As pessoas que apoiam, considerados verdadeiros tutores de resiliência, segundo Boris Cyrulnik, podem ser professores, vizinhos, terapeutas. A escola também possui um papel positivo, pois é no ambiente educativo que comumente encontram-se esses tutores de resiliência.

Fazer parte de atividades religiosas, culturais e/ou humanitárias funciona, da mesma forma, como fator de proteção e pode auxiliar a criança abusada a se reerguer e seguir seu desenvolvimento.

Estudos constatam que muitas crianças superam a negligência e o abandono precoces e os atrasos de desenvolvimento e começam a florescer quando beneficiadas por um cuidado protetor posterior, o que corrobora a ideia de a resiliência ser um processo constantemente possível.

Então, em muitos casos, é possível atenuar – ou mesmo prevenir – esses resultados negativos, conhecendo os sinais e reações comuns ao abuso infantil.

Reconhecer os indicadores e começar uma conversa aberta e solidária com uma criança é um primeiro passo importante na identificação de um problema e início do processo de cicatrização.

Criar confiança

Nessas situações de abuso e negligência infantil, é comum a criança sentir-se completamente só mas, movida pela resiliência, possivelmente em algum momento vai confiar em outras pessoas para serem sua própria voz.

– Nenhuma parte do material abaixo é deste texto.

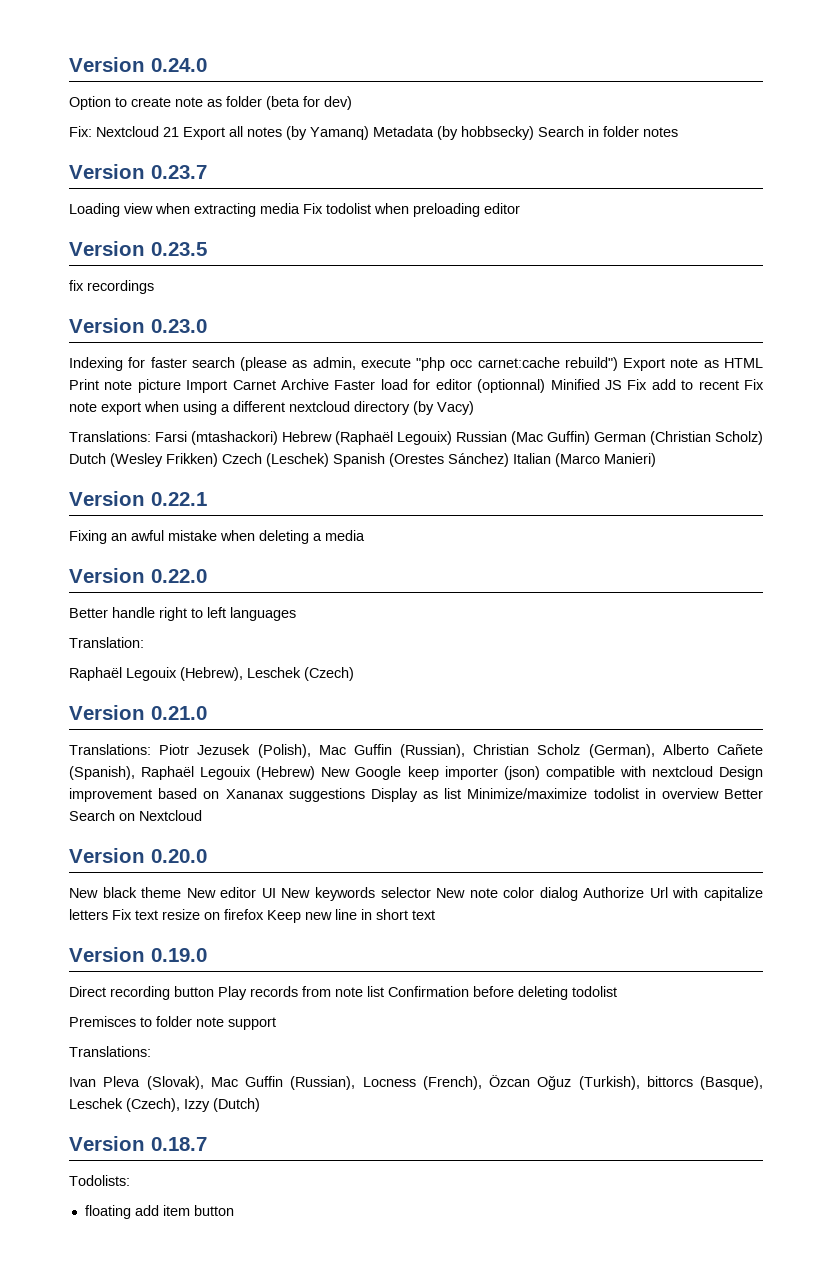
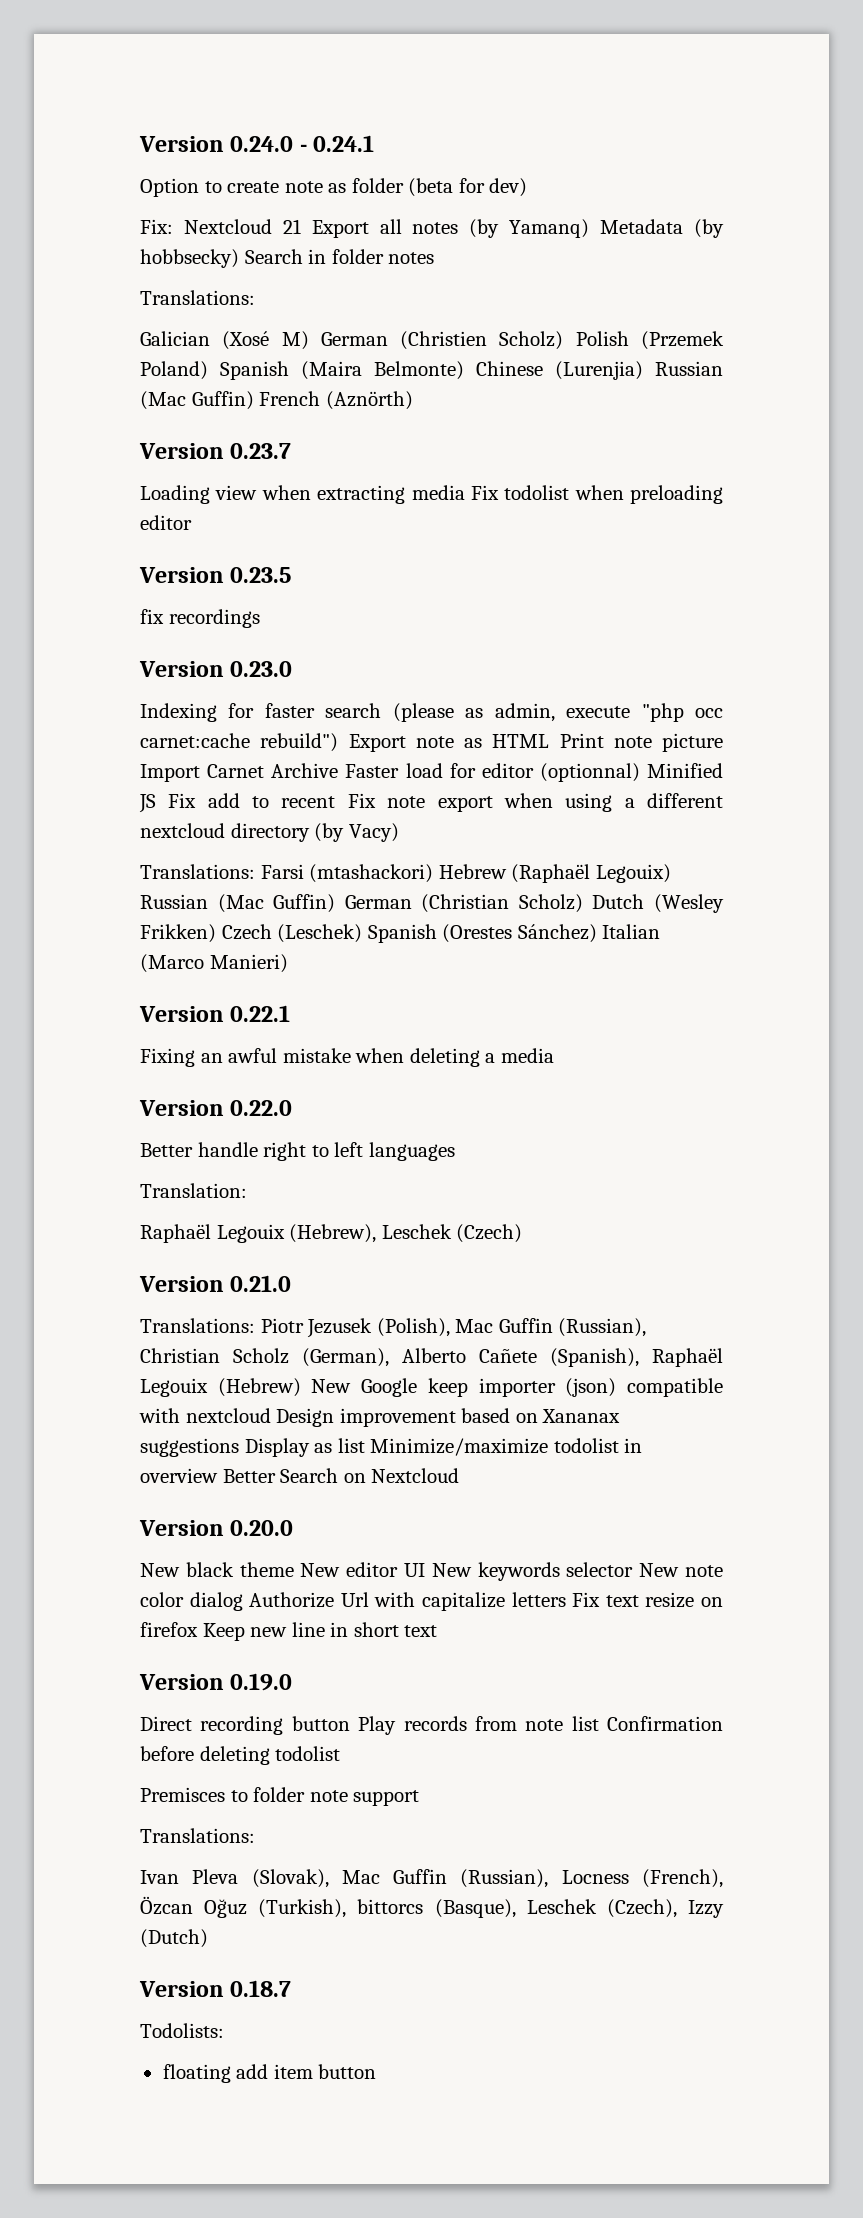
(207, 65) none -> [299,135,375,152] - 0.24.1
(678, 132) none -> [140,290,255,305] [140,331,724,350] [140,361,723,380] [140,391,413,410] // Translations: // Galician (Xosé M) German (Christien Scholz) Polish (Przemek Poland) Spanish (Maira Belmonte) Chinese (Lurenjia) Russian (Mac Guffin) French (Aznörth)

E é nessa hora que não podemos negligenciá-la uma vez mais. Se uma criança divulga abuso ou negligência diretamente, é importante ouvir e ser solidário a ela ao validar o quão assustador pode ser falar sobre o abuso e reafirmar o quão corajosa está sendo ao compartilhar essa informação.

A resposta de uma pessoa à divulgação é fundamental para ajudar a criança a lidar com os efeitos do abuso.

Entendo que, nesses momentos, muitas pessoas podem ficar assustadas e sem saber o que fazer, mas quero assegurá-los de que você não precisa ser um especialista, você só precisa ser você mesmo.

Se uma criança compartilha sua experiência com você, ela está enxergando alguém em quem encontrar apoio, compaixão e orientação. Embora você não possa tirar o que aconteceu com ela, você pode ser uma fonte de conforto.

Como?
  1. Escute: escutar é por si só um ato de amor.
  2. Valide: muitas vezes, crianças abusadas ou negligenciadas podem sentir que o que aconteceu com elas é sua culpa. Poder contar com um adulto que valide e legitime o que aconteceu é fundamental para a criança.